───── DATA SUPPLIED

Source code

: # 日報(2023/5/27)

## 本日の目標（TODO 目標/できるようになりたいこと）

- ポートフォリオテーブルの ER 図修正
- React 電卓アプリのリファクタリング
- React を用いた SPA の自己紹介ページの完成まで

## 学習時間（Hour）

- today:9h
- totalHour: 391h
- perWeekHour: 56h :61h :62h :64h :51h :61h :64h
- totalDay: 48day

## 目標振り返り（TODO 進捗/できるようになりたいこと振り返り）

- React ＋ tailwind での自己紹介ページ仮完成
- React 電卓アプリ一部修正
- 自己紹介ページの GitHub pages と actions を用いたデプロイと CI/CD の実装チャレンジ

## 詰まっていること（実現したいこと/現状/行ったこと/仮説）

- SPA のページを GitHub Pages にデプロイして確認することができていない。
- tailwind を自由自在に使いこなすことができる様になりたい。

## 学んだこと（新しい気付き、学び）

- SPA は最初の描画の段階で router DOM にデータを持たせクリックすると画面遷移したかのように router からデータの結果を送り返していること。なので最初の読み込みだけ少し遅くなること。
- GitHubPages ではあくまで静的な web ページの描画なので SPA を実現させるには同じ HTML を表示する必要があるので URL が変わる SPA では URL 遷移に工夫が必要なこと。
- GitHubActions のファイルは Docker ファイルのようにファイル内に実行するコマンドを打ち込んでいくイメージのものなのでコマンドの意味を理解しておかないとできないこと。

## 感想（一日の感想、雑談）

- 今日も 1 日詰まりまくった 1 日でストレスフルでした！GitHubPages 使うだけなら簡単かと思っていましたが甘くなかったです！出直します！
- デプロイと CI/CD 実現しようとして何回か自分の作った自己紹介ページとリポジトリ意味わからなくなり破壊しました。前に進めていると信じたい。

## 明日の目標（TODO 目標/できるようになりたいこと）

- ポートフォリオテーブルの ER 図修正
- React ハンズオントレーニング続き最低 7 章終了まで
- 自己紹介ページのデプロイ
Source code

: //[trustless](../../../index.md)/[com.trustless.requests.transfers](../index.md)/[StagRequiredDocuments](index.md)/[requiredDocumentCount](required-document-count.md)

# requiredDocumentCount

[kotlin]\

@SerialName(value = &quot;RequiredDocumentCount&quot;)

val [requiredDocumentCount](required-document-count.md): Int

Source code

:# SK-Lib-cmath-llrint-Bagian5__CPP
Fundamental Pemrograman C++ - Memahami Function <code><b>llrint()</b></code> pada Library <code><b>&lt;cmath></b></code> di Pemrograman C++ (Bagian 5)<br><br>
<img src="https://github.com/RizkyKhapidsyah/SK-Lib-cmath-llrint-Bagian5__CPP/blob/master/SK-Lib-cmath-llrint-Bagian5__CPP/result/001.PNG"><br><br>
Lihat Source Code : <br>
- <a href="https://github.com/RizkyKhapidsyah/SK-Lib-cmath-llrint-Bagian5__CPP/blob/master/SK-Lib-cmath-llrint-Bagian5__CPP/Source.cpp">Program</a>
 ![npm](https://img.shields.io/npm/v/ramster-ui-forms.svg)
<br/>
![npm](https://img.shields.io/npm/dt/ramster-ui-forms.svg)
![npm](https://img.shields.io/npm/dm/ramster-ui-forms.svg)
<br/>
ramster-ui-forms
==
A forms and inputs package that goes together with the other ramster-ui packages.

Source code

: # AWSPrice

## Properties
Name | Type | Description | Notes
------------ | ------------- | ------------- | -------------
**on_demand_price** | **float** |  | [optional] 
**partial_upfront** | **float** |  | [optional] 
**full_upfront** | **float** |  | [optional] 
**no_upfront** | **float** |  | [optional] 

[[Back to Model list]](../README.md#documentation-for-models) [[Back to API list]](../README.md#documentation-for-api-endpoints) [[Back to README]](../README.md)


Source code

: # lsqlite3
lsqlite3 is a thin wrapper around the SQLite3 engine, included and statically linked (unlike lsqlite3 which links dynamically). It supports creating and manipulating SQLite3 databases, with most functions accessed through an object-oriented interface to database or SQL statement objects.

──────────
───── DATA SUPPLIED

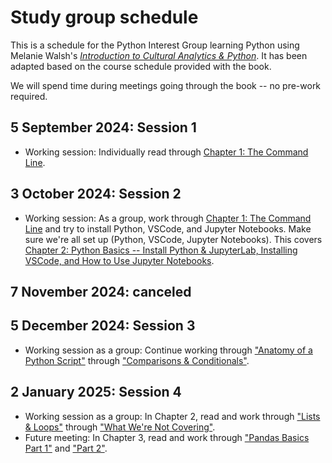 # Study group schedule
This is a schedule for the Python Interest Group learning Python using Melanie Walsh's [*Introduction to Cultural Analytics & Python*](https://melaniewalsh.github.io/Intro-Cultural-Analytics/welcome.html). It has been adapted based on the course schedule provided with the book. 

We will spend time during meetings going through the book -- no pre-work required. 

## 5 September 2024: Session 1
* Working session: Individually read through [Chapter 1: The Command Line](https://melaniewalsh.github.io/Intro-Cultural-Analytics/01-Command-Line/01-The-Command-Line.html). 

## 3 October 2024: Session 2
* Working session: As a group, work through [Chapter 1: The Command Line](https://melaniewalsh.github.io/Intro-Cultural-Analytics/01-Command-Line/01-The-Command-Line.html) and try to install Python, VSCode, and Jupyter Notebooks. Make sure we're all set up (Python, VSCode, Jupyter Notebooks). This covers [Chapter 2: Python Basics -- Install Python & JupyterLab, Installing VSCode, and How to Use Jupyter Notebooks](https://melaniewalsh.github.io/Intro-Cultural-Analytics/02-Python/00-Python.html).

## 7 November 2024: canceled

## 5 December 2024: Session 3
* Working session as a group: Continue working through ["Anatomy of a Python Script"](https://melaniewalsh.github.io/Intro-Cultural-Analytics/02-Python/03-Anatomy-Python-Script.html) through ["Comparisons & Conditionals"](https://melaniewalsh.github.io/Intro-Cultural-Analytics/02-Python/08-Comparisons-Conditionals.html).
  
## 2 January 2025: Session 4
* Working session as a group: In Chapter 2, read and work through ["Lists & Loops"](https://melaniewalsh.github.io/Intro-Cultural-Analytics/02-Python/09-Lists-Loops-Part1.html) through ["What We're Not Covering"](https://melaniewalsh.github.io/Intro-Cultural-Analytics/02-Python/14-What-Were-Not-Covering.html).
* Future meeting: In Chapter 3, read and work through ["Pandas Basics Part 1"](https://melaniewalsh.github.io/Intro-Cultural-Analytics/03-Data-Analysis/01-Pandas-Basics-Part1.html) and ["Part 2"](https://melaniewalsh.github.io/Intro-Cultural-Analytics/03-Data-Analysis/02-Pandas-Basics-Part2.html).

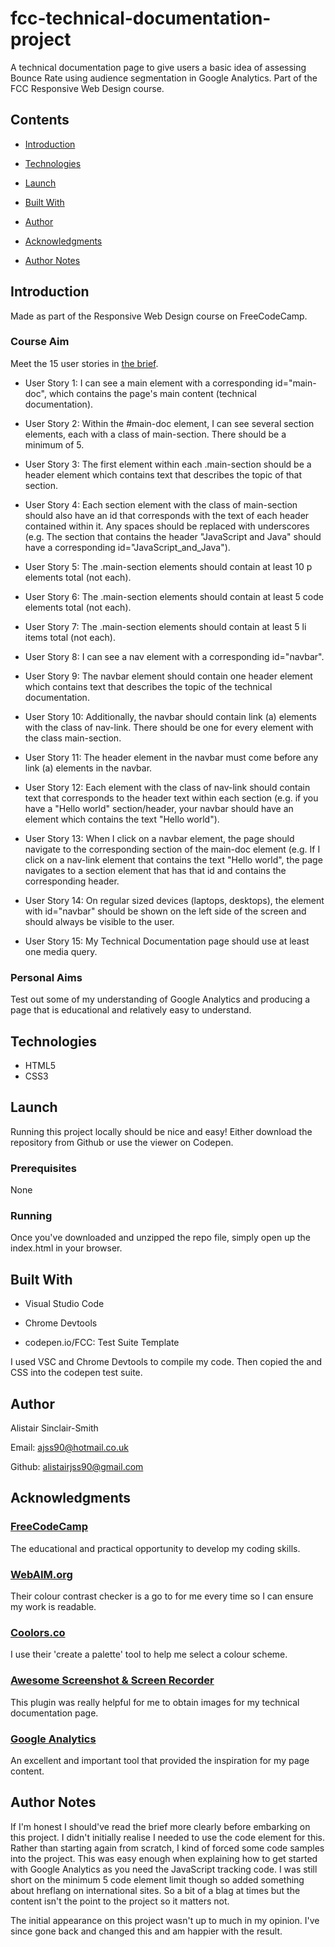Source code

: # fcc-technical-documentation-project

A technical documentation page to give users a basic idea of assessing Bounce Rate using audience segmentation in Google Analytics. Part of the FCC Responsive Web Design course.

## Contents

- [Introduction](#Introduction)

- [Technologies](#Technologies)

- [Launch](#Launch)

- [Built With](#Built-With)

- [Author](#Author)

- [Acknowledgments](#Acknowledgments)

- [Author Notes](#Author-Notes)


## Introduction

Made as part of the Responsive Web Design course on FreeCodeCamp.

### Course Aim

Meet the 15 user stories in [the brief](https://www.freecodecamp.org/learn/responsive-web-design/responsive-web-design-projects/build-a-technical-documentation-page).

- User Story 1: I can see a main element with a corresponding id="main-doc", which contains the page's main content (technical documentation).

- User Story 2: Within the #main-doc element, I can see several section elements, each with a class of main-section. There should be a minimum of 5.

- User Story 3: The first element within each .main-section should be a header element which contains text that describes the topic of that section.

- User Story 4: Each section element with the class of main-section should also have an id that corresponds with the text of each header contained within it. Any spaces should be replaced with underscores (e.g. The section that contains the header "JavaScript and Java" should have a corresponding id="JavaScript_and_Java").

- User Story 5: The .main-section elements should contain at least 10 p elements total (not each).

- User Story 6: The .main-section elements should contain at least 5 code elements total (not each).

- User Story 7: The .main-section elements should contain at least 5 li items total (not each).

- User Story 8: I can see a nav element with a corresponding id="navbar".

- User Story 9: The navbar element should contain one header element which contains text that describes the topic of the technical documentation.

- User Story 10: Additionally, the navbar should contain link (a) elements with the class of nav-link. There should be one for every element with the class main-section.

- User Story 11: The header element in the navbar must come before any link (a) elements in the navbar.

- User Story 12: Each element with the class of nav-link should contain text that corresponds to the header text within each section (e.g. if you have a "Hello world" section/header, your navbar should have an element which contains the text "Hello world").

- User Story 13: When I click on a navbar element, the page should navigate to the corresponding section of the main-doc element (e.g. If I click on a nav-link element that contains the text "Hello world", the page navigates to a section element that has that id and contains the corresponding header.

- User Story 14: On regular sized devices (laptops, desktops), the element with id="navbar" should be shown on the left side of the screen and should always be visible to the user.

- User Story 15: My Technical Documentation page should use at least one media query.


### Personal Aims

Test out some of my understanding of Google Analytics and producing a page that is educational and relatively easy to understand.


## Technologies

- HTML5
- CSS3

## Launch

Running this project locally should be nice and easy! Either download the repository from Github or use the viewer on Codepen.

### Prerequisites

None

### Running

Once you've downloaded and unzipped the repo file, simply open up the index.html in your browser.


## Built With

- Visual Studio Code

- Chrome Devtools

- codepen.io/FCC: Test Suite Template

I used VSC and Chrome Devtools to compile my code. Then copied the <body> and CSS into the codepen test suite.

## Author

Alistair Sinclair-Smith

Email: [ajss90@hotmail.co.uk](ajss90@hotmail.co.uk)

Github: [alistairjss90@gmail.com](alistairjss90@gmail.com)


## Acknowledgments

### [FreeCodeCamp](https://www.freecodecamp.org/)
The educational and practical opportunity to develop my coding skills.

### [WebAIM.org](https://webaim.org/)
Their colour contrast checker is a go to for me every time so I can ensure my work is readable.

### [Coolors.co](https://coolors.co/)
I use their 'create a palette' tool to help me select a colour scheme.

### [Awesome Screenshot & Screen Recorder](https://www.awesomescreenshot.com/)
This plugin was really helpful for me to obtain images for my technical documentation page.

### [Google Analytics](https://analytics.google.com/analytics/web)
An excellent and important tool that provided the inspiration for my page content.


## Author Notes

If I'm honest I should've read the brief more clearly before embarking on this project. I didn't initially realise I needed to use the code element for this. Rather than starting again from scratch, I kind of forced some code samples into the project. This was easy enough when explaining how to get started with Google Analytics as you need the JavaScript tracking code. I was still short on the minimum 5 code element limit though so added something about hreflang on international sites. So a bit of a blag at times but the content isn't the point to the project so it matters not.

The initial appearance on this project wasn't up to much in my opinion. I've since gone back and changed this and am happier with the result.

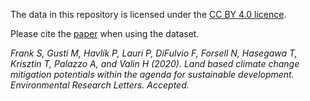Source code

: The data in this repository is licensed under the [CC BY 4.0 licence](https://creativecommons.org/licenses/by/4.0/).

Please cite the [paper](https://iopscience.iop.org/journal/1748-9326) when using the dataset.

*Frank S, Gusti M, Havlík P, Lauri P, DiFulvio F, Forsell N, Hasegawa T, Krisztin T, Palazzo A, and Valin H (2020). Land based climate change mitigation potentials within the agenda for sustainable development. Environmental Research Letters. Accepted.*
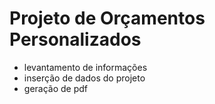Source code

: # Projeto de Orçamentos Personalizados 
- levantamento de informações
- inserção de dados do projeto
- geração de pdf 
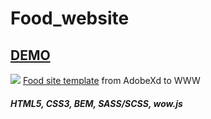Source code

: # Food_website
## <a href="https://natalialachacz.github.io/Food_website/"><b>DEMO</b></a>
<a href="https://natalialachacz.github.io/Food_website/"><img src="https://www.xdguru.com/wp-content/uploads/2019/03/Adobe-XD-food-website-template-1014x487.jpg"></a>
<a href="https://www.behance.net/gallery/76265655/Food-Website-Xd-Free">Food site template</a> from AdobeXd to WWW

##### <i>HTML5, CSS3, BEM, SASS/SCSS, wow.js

──────────
───── DATA SUPPLIED

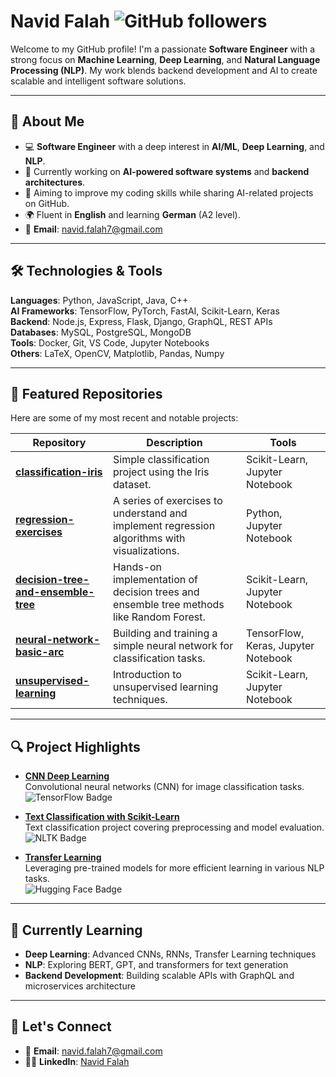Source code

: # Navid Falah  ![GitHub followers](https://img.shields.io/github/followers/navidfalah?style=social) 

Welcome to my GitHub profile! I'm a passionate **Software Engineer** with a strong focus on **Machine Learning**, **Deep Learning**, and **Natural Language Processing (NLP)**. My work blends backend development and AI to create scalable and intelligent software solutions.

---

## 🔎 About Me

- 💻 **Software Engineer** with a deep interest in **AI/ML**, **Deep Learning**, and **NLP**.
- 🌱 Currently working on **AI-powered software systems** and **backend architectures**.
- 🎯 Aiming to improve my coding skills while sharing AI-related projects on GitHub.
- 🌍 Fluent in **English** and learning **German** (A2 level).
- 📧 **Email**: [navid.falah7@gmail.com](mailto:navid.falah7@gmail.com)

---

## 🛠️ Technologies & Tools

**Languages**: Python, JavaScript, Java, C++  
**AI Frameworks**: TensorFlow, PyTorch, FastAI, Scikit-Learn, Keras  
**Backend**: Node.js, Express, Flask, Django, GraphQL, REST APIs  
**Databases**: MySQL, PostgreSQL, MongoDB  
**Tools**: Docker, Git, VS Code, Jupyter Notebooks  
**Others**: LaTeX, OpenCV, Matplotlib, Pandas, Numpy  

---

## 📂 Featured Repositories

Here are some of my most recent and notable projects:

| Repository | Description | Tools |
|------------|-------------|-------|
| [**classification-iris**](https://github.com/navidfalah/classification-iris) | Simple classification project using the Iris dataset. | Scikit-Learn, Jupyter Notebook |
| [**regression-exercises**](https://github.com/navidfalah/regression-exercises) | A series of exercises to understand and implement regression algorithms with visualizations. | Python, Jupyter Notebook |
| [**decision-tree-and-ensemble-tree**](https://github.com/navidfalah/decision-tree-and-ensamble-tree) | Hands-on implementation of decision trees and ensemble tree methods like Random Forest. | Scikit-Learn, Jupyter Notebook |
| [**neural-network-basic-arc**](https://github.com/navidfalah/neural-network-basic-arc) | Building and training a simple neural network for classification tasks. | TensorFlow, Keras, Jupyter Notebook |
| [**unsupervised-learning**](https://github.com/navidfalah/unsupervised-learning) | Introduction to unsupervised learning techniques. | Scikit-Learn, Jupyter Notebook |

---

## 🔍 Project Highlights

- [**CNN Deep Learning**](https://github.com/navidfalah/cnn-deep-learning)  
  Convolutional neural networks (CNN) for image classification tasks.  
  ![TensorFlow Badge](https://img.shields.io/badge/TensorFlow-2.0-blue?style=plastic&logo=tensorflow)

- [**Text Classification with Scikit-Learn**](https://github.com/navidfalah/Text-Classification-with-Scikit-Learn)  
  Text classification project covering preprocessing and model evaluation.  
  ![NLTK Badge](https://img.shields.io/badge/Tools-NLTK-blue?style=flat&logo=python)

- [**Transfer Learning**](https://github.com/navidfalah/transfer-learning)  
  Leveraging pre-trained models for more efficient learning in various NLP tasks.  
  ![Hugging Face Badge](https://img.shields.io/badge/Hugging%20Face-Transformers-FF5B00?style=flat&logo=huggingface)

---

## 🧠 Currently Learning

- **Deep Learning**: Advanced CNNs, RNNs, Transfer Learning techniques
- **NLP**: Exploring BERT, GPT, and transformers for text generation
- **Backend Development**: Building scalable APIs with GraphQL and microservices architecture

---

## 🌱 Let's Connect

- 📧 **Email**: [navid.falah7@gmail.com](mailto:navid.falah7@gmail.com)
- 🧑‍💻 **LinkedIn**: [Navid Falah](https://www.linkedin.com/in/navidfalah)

──────────

TASK DESCRIPTION >> Your answer should be each line from the preceding material in which the word "Acknowledgments" occurs.

SOLUTION TO THIS TASK >>
- [Acknowledgments](#Acknowledgments)
## Acknowledgments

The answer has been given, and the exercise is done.